Language is a fundamental connecting element of every nation and its territorial
dialects are an important part of regional identity. In the modern world,
dialects are gradually disappearing, their variability is diminishing and they
are gradually assimilating into the language represented by the mainstream media
and the Internet. Due to the significant costs of acquiring and annotating
training language data, the dialects have virtually zero support in modern
artificial intelligence (AI) and machine learning (ML) technologies, represented
mainly by automatic speech recognition (ASR). In Czechia, the dialectology
department of the Czech Academy of Sciences, Czech Language Institute (ÚJČ AV ČR)
is systematically engaged in research of colloquial phenomena of the Czech
national language, is dedicated to the study of dialects. However, ÚJČ lacks any
modern technology for automatic processing, storage, documentation and
presentation of dialects. Also, the outputs of the dialectology department are
available primarily to the scientific community; there is a lack of modern
interactive web applications or services that could be used by the general
public. The project, proposed by ASR specialists (BUT), dialectologists (ÚJČ) and
interactive map imaging experts (UPOL), aims to adapt existing technologies and
develop new procedures for automatic processing, storage, documentation and
presentation of Czech language dialects. A detailed methodology for the transfer
of structured knowledge from dialectology to machine learning (where work with
data is dominant) will be developed. The existing Archive of Sound Recordings of
Dialect Speech (built in ÚJČ from 1952 to the present and containing over 750
hours of recordings) will be supplemented with metadata and prepared for machine
learning. As a prerequisite, we will develop software for dialect detection based
on audio recording.

Team members

Karafiát Martin, Ing., Ph.D. (DCGM) – research leader
Kocour Martin, Ing. (DCGM)
Kotolan Martin (DFIT-ISD)
Plchot Oldřich, Ing., Ph.D. (DCGM)
Sedláček Šimon, Ing. (DCGM)
Yusuf Bolaji (DCGM)
Žižka Josef, Ing. (DCGM)

Publications

2024

BENEŠ, K.; KOCOUR, M.; BURGET, L. Hystoc: Obtaining Word Confidences for Fusion of End-To-End ASR Systems.
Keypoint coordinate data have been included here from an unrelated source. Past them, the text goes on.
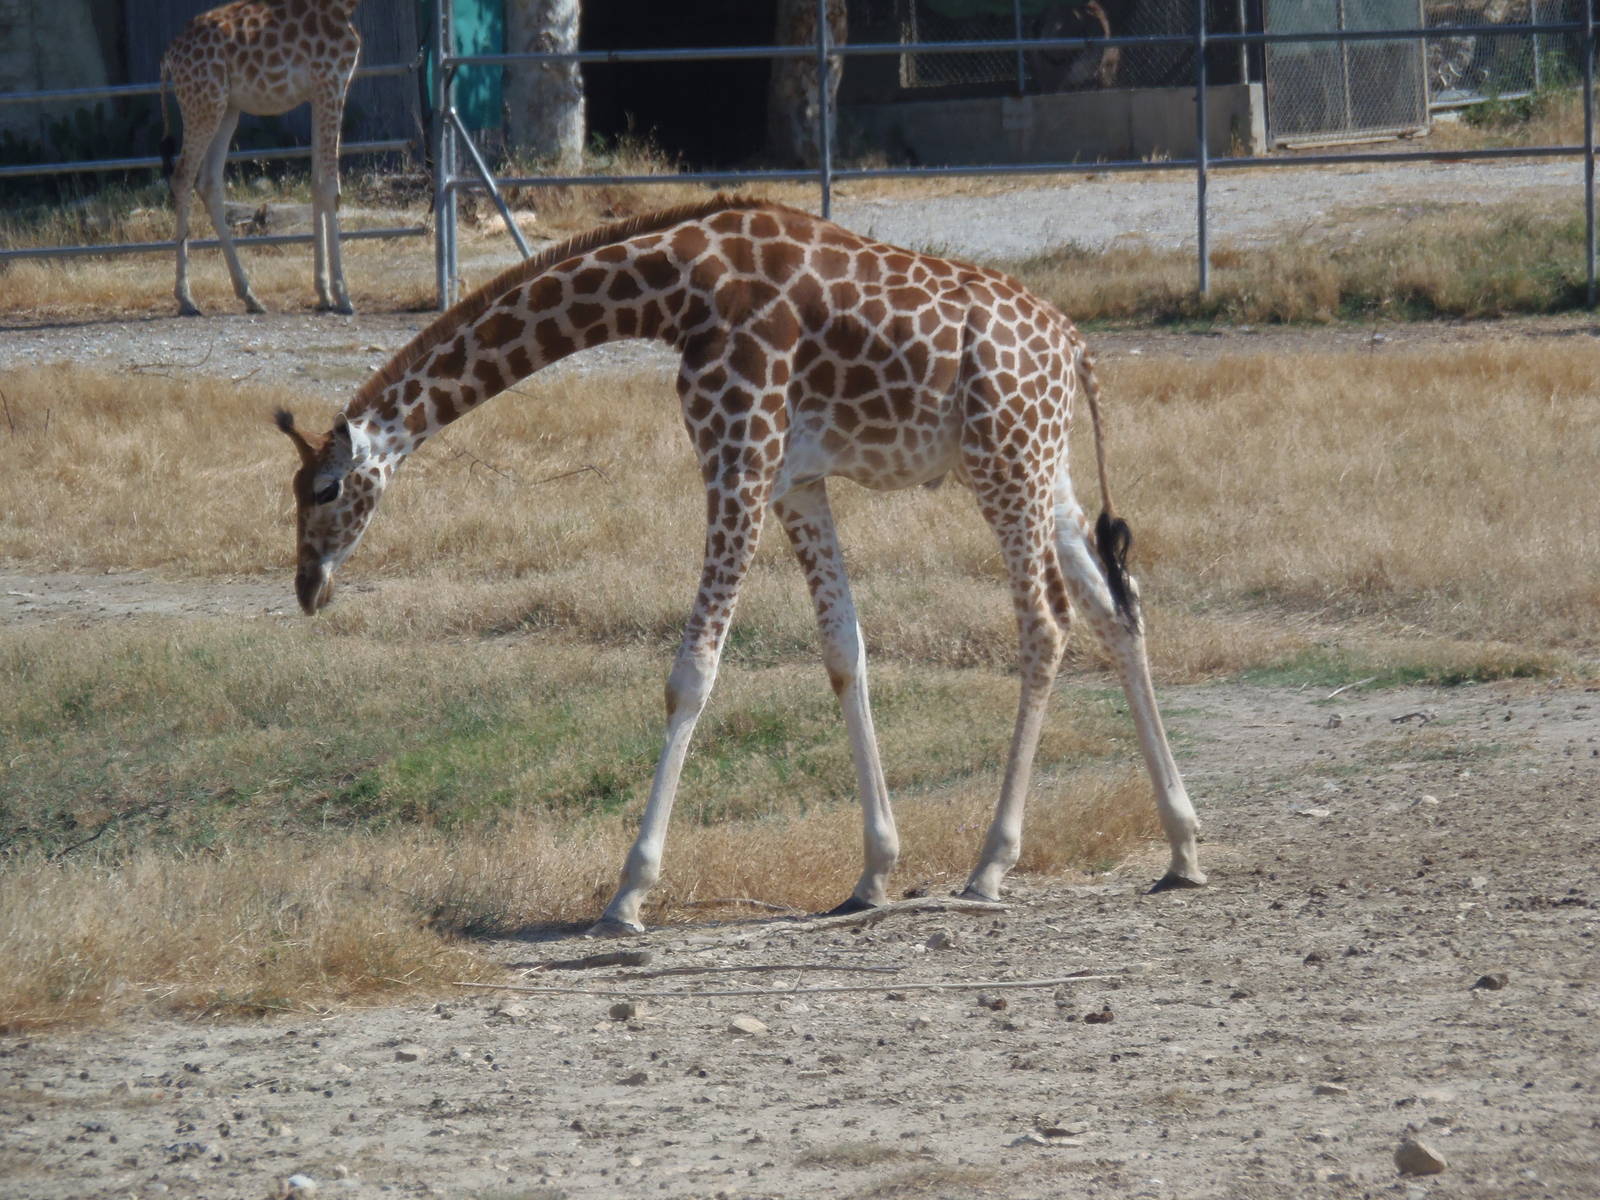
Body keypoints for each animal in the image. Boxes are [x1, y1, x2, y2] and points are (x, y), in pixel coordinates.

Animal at [159, 0, 361, 316]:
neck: (347, 6)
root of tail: (169, 57)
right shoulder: (332, 82)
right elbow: (331, 188)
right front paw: (343, 295)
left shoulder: (318, 92)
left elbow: (317, 185)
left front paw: (324, 293)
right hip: (204, 103)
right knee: (182, 177)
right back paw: (187, 299)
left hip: (227, 108)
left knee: (208, 183)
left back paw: (249, 296)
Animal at [275, 196, 1206, 935]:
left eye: (324, 488)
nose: (307, 586)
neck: (672, 290)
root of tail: (1078, 347)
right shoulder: (795, 478)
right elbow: (843, 649)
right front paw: (872, 873)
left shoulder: (739, 456)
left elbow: (693, 670)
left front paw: (628, 893)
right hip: (1046, 468)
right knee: (1116, 608)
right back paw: (1184, 847)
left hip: (1003, 460)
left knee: (1046, 623)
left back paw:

In ICASSP, IEEE International Conference on Acoustics, Speech and Signal Processing - Proceedings. Seoul: IEEE Signal Processing Society, 2024. p. 11276-11280. ISBN: 979-8-3503-4485-1. Detail

2023

MATĚJKA, P.; SILNOVA, A.; SLAVÍČEK, J.; MOŠNER, L.; PLCHOT, O.; KLČO, M.; PENG, J.; STAFYLAKIS, T.; BURGET, L. Description and Analysis of ABC Submission to NIST LRE 2022. In Proceedings of the Annual Conference of the International Speech Communication Association, INTERSPEECH. Proceedings of Interspeech. Dublin: International Speech Communication Association, 2023. p. 511-515. ISSN: 1990-9772. Detail

Products

2025

Methodology for Transferring Structured Knowledge from Dialectology into Machine Learning, realized certified methodology, 2025
Authors: ŠIMEČKOVÁ, M.; STUPŇÁNEK, B.; KARAFIÁT, M.; VONDRÁKOVÁ, A.; VOŽENÍLEK, V.; NÉTEK, R.

2024

Automatic Dialect Detector Based on Audio Recording, software, 2024
Authors: PLCHOT, O.; ODEHNAL, O.; KARAFIÁT, M.; ŽIŽKA, J.; ŠIMEČKOVÁ, M.